Well, in case we will need it, Tami and I have begun saving. It started with cousins Jenny and Anthony giving Enzo $100. Other gifts have him up to $190 now so we started his college fund. We calculated that we can currently contribute $20 each month to this savings and stock fund. At the moment, Enzo has two shares of Berkshire Hathaway class B stock and some cash. I quickly realized that at the rate of $20 per month, after 18 years and assuming that we manage his investments well enough to at least match inflation, Enzo will be able to go to 1 semester of college at a local state university. One semester! At this rate Enzo will get a little of all of our philosophies on funding a child's college education. There are 8 semesters in an efficient college experience like Tami enjoyed, quite a few more in the meandering 7 year experience that I enjoyed and that does not count the graduate school work we both have enjoyed. We're both the better for what we have seen but the point here is that we will need to put away $160 per month to be sure we've got four years at the state university covered. Of course, he may take the money to invest in a business or it may only equal a part of one semester's tuition at a certain private college. Who knows?

PROBLEM DESCRIPTION:
Using the college savings text, answer these questions:
1. How much money did cousins Jenny and Anthony give Enzo?
2. What stock does Enzo currently hold?
3. How much per month will need to be put away to cover four years at the state university?
The items that come next have no connection to the text about saving for college.

[Dataset entries]
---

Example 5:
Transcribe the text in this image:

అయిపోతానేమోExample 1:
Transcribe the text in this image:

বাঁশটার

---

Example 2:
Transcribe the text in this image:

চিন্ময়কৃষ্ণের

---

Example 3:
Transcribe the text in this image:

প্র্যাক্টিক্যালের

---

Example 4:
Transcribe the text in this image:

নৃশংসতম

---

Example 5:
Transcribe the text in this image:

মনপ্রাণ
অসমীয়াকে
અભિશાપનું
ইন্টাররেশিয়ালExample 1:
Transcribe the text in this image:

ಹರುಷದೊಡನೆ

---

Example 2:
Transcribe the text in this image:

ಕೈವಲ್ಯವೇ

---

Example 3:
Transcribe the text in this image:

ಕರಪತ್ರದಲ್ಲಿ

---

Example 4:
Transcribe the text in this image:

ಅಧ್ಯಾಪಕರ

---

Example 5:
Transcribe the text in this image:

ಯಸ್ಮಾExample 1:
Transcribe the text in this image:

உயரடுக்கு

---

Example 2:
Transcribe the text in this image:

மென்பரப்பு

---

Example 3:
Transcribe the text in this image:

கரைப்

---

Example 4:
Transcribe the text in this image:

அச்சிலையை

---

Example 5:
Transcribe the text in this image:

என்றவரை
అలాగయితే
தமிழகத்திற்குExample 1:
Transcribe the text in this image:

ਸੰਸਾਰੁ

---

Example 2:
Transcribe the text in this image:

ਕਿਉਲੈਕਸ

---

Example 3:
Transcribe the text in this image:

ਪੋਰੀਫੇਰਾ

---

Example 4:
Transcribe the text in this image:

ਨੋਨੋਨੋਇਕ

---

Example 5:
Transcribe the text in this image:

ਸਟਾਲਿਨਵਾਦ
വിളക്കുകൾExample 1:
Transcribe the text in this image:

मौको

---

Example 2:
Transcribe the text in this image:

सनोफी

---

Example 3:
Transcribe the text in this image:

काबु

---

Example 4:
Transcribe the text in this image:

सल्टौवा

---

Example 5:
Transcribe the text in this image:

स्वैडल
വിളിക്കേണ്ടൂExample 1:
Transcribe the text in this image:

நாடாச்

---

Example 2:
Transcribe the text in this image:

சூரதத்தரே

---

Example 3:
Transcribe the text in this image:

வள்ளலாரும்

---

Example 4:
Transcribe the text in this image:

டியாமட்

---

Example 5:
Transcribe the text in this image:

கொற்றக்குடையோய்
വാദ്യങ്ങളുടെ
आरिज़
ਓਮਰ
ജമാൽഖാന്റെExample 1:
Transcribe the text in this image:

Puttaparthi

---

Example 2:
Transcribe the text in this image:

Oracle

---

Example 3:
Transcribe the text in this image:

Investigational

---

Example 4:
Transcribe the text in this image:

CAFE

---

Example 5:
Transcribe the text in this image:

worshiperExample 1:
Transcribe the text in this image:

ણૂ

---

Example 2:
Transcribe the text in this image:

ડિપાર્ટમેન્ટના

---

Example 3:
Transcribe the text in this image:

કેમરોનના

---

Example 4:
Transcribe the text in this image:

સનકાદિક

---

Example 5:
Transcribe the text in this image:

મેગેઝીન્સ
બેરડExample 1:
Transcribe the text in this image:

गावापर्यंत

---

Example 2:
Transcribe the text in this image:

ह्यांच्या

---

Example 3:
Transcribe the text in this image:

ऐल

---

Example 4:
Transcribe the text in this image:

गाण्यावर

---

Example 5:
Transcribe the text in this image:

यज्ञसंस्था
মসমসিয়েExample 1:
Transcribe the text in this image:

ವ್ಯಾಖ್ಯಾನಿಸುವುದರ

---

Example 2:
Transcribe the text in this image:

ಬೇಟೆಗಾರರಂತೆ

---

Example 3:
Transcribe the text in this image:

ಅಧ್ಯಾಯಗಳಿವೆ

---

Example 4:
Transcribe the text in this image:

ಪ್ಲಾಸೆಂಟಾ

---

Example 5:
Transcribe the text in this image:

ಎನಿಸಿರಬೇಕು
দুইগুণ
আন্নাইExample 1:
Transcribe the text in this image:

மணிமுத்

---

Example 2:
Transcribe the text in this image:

SOLUTION TO THE EXERCISE:
1. $100
2. Two shares of Berkshire Hathaway class B stock
3. $160 per month